The list of questions could go on and on depending on how much of the ocean you’re planning on boiling, and tools such as the IBM Tone Analyzer (demo link here) or the IBM Personality Analyzer can offer valuable insight as well, but tools are no replacement for instinct.  While these tools may enhance or even expedite the analysis process, they cannot replace an Analyst’s instinct and skills of discernment as they read something and decide what “box” to put it in, if it is relevant, indicates personality traits, warrants in/exclusion or is a thread that needs to be pulled to see what else unravels.
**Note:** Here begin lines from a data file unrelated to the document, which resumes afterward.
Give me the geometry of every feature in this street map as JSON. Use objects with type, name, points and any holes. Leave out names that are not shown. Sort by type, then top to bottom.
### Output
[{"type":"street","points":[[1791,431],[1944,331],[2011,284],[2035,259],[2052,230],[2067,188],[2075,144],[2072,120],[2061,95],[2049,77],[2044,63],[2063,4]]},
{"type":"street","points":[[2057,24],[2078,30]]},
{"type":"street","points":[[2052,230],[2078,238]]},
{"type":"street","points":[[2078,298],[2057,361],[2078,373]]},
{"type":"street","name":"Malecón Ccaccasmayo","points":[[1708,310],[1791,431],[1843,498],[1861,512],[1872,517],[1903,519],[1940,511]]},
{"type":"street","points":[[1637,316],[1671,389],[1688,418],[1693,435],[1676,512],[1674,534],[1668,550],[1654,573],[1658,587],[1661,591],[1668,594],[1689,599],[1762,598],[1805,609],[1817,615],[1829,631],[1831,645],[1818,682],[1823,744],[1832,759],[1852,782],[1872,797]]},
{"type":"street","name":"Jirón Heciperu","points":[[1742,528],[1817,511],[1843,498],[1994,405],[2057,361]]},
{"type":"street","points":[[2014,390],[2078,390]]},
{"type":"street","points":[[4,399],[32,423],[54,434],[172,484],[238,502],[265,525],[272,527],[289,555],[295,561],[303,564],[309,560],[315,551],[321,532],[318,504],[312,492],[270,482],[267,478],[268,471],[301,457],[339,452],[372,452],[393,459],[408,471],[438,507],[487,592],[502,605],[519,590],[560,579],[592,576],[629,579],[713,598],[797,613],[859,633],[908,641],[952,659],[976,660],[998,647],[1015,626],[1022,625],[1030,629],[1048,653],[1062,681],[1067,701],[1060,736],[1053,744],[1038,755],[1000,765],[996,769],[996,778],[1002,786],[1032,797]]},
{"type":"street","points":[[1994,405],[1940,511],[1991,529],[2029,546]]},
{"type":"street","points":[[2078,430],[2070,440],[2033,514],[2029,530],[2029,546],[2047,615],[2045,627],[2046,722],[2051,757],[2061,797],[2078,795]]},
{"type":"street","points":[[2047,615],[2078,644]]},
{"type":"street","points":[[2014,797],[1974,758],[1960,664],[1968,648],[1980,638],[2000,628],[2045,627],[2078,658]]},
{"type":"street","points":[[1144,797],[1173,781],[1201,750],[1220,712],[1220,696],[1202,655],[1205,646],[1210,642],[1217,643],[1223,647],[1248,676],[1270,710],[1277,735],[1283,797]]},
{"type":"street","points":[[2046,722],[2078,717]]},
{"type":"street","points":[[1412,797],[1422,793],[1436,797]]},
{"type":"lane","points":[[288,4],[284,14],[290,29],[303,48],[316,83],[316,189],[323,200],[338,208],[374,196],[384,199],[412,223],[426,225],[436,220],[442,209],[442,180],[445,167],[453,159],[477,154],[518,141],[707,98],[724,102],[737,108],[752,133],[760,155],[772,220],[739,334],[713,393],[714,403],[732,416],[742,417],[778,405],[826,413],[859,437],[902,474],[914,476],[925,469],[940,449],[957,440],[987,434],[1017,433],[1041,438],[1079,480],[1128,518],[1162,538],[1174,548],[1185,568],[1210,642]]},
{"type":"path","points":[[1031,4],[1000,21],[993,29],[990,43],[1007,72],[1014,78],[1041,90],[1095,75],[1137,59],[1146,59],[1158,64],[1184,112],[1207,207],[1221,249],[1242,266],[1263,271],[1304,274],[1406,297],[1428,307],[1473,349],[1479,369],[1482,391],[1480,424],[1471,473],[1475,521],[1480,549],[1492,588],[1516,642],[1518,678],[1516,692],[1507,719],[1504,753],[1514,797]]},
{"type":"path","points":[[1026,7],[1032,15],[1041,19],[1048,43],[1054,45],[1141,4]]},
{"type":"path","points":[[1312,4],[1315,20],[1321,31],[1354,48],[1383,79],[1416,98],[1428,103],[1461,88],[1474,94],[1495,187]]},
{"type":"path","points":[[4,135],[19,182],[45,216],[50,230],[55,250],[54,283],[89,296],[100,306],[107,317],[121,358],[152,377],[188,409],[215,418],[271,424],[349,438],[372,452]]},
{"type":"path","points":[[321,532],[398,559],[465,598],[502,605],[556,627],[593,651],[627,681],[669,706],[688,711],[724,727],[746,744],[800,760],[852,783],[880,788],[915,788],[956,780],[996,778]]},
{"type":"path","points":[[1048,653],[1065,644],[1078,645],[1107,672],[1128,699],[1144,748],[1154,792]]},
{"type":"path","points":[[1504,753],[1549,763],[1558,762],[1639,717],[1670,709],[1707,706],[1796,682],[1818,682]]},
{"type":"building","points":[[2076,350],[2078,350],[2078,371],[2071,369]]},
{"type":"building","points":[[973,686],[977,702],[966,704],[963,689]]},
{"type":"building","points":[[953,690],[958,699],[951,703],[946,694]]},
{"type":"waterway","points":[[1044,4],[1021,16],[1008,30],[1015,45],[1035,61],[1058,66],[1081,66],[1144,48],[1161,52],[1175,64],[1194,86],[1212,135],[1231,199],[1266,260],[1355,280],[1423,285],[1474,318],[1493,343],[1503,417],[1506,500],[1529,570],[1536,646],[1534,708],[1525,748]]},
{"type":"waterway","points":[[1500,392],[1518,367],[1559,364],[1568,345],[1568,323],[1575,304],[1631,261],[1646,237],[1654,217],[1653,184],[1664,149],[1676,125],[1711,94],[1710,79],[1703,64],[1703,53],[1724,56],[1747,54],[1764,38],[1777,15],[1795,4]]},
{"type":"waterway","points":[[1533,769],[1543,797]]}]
Takeaway:  Read closely, carefully, and never under estimate the human factors at work.  Read between the letters AND the lines.  You may find clues you need when building a profile or finding a target simply by the nuances in their tiniest commentary.

RELEVANT CONTEXT

So let’s talk about the biggest mistake with the list…. It’s in numerical order! If you were only reading this an OSINT report, you might think these came from 10 different people or one person provided 10 ideas. So, by creating a pure LIST of comments rather than a LIST with logical grouping, we lose context because multiple comments were made by some of the same individuals,

Let’s fix that….

P1-1. Well, you could start with those lovely examples of people posting pics of credit cards…
P1-2. Then folks posting about going on vacation on their facebooks…
P1-3. Maybe some military types posting pics with intact exif?
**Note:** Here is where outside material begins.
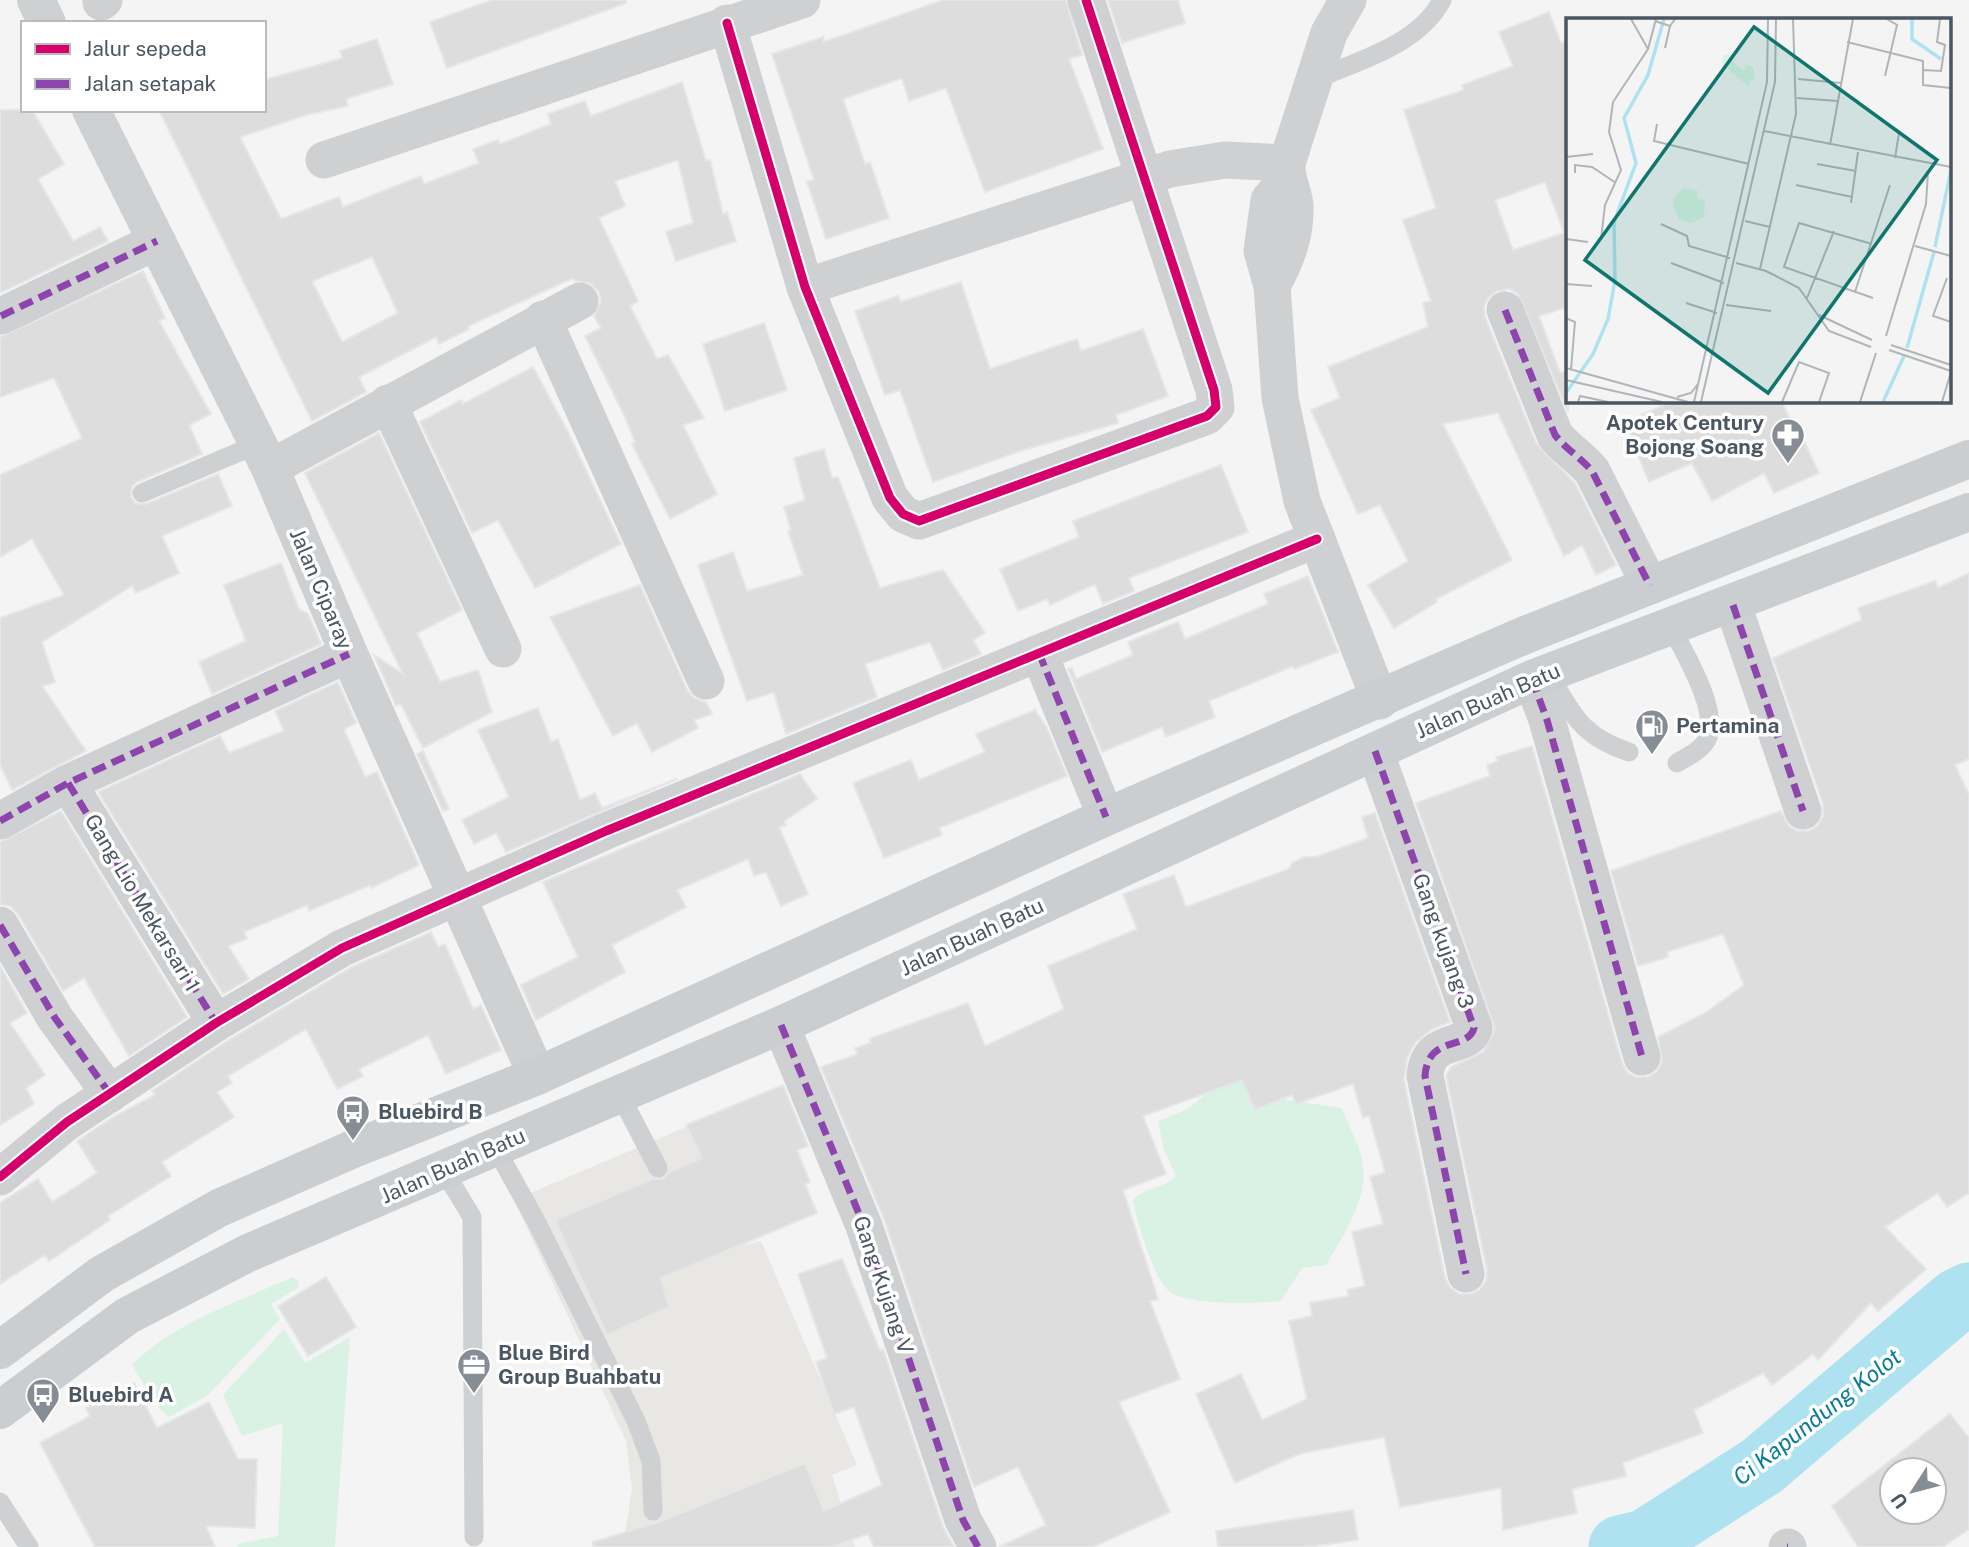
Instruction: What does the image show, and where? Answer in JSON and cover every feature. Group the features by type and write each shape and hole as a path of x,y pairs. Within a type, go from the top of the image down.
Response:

P2-1. <graphic of chat> #internetfeds
P2-2. <graphic of man hiding in a chair> bad admins everywhere. Really bad. Ive seen some sh1t man (BTW @MyTinehNimjeh I <3 u man LOL)

P3-1. google hacking is still incredibly viable, and it’s a huge OSINT fail.
P3-2. specifically anonymous FTP servers indexed by google.

P4-1. Boarding passes are now a big thing… “I Know Where You LIve: all the sh*t that people post”
P5-1. You could do reviews of OSINT web-tools
P6-1. ok, an oldie being forgotten, ‘don’t run with admin/root’.

Now you see there were actually 6, not 10 people who replied (P# meaning Person 1, Person 2, Person 3…-1, -2 being the comment number they made).

Additionally, this context represents something else taken for granted by the statisticians an API monkeys – it isn’t always the total volume that matters, sometimes it’s the volume of one person, or even the lack of replies to others who may have forked a conversation thread.  If this thread were listed as a statistic, stating that there were 10 comments, that too would also be incorrect.  There were actually a few different forks, some took a humorous path, others were simply “neutral” suggestions, AND there were more than a total of 10 interactions.  This list however, only represented those comments that were actually relevant to the request for help with ideas which were extracted and placed in this article.  Again, in your OSINT reports, ensure you represent relevant intel accurately, and provide the reader proper context through commentary and presentation.

Takeaway – ensure that HOW you present data in a report represents it with as much relevant context as possible.